10.5 Concluding Remarks

In this review, we have highlighted what clinicians want to know from the imaging of soft tissue, bone, and bone marrow tumors and how the key imaging features influence their diagnosis, staging, and treatment. We have stressed the importance and value of providing a detailed patient history in the imaging report and of explicitly stating the need for referral to an orthopedic oncologist if a sarcoma is suspected.
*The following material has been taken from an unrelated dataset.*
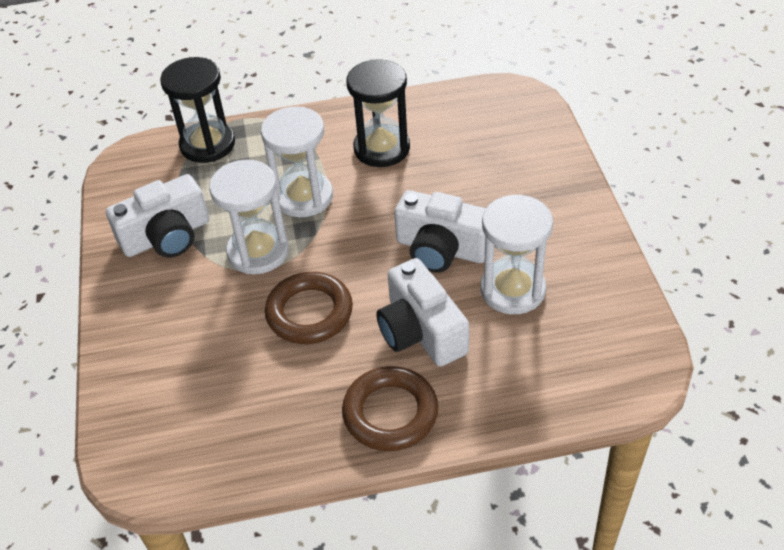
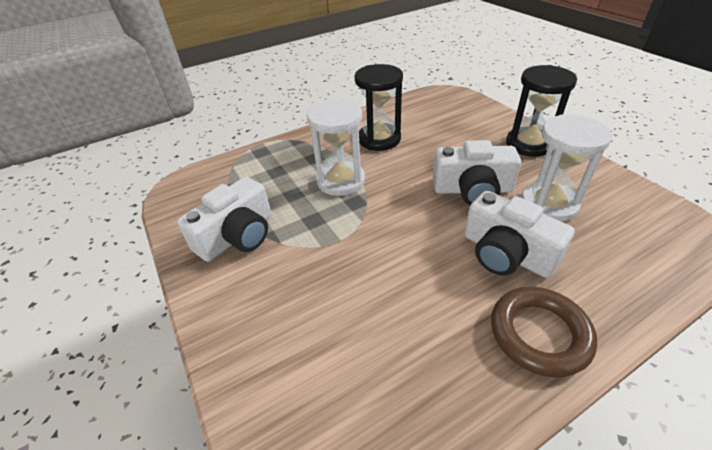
camera: 20 degrees left, 5 degrees down
(207, 144) = (242, 164): black hourglass -> black hourglass (529, 144)
(258, 251) = (326, 228): white hourglass -> none
(309, 312) = (402, 264): brown ring -> none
An accurate and quality imaging report that demonstrates investment in the patient’s care can elevate the perceived worth of radiologists to the healthcare team.

Take Home Messages

  • Clearly and consistently report the key imaging features that may impact the diagnosis, staging, and treatment of soft tissue, bone, and bone marrow tumors.

  • Provide a detailed patient history regarding the tumor in the imaging report.

  • Do not hesitate to recommend referral to an orthopedic oncologist in the final impression of the report if an aggressive tumor is suspected.